3.2 Flow measurement of process steam:
In order for the operator to bill process steam quantities used, KROHNE supplied a meter run calibrated according to ISO 5167. This consists of a Venturi nozzle with annular chamber as primary element, including a forged 5-way manifold and process valves. The flow rate is measured by the OPTIBAR DP 7060 differential pressure transmitter, which in this application has a differential pressure measuring range of up to 500 mbar with an overload protection up to 160 bar.
KROHNE carried out the calibration on a traceable calibration facility using the same Reynolds numbers prevalent in the real process. The OPTIBAR DP 7060 was 3D linearised at the factory over the entire range of static pressure and ambient temperature. Typically, high line pressures and increased ambient temperatures have virtually no influence on the measurement uncertainty. In addition, the measuring point was equipped with the OPTIBAR PM 3050 pressure transmitter for gauge pressure measurement as well as the OPTITEMP TRA-S34 temperature assembly. This enables the operator to carry out a pressure and temperature-compensated mass measurement and additionally determine the thermal energy (enthalpy). All measured values are transmitted to the SUMMIT 8800 flow computer approved for custody transfer measurements.

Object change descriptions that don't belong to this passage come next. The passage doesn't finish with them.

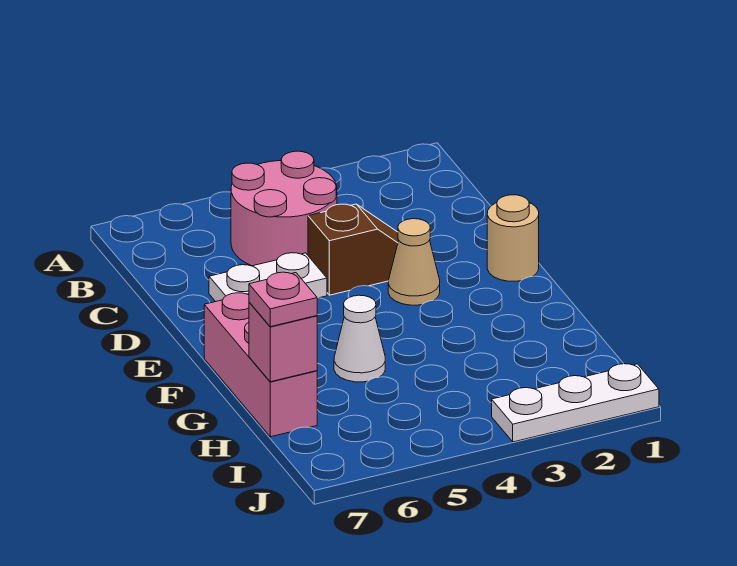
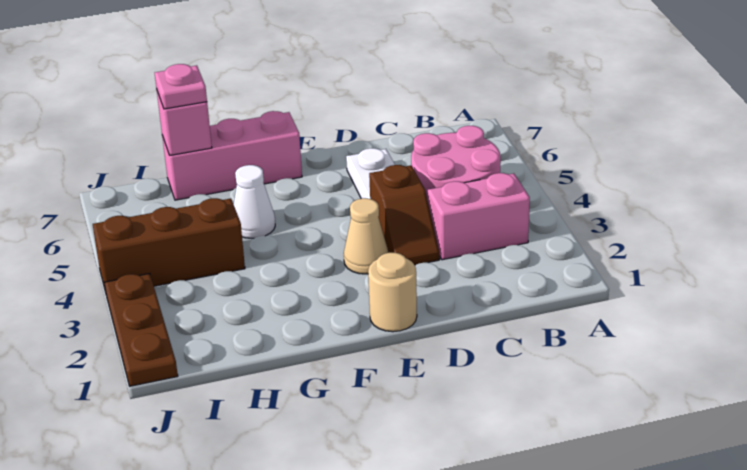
none -> pink 1x2 brick [428,173,530,260]
none -> brown 1x3 brick [93,198,245,292]
white 1x3 plate [492,364,659,442] -> brown 1x3 plate [104,274,178,386]

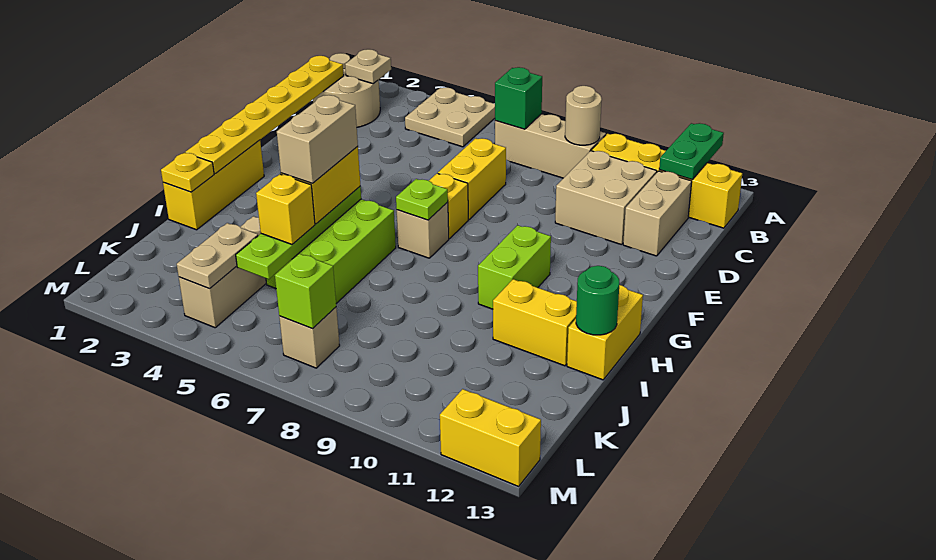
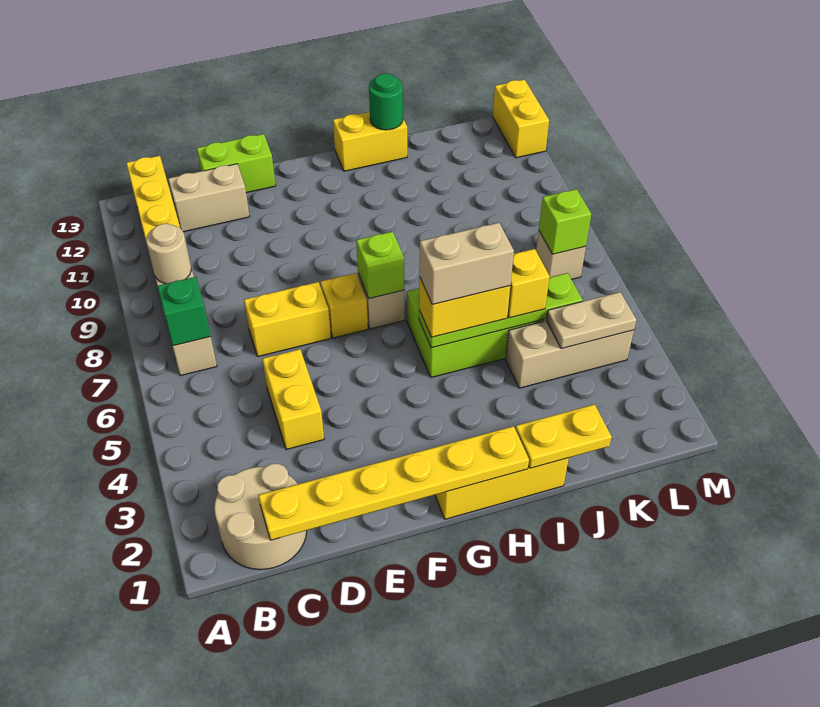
tan 2x2 plate [405,88,495,147] -> none
green 1x2 plate [659,123,724,180] -> none
tan 1x1 plate [345,49,391,84] -> none
tan 2x2 brick [555,151,657,245] -> none
lime 1x1 plate [396,179,448,220] -> lime 1x1 brick [356,232,404,298]
lime 1x2 brick [478,225,551,309] -> lime 1x2 brick moved to [197,134,276,193]
yellow 1x1 plate [161,153,214,192] -> yellow 1x2 plate [515,404,612,468]
yellow 1x2 brick [493,279,577,366] -> yellow 1x2 brick moved to [263,349,324,450]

3.3 Flow measurement in the steam line to the back-pressure turbine:
Another traceably calibrated meter run with the same instrumentation was installed in the steam line supplying the back-pressure turbine. The measured values are again processed by the SUMMIT 8800. The energy quantity of this measuring point is offset against the energy quantity of the previous measuring point, so that the individual steam flows can be recorded exactly separated from each other.
3.4 Feed-in measurement for district heating:
In order to bill the energy fed into the district heating network, the existing flow measurement into the turbine is combined with the enthalpy of the condensate measured at this point. The measuring point is equipped with the OPTIBAR PM 3050 pressure transmitter and the OPTITEMP TRA-S34 temperature assembly. The SUMMIT 8800 calculates the energy with the flow measurement readings of the turbine feed and precisely determines the energy flow provided to the district heating network.
The traceably calibrated meter runs reduce the installation effects on the measurement to a minimum, so that the energy flows are measured accurately and in accordance with the legal requirements. In this way, the operator complies with all requirements, both for the billing of steam quantities and for state subsidies and feed-in tariffs.
In addition to the hardware and the corresponding instrumentation, KROHNE supplied the full scope of services required – from engineering, documentation and material certification to calibration and commissioning on site. Stork Thermeq and the operating company equally benefited from a comprehensive tailored solution, which KROHNE was able to deliver from a single source, thanks to its process knowledge and years of experience in custody transfer and calibration.
KROHNE can provide the appropriate flowmeter technology for all Power and Heat Act related applications like steam, feedwater, condensate, fuel gas, etc. e.g. measurements in district heating networks according to MID MI-004 (accuracy class 1).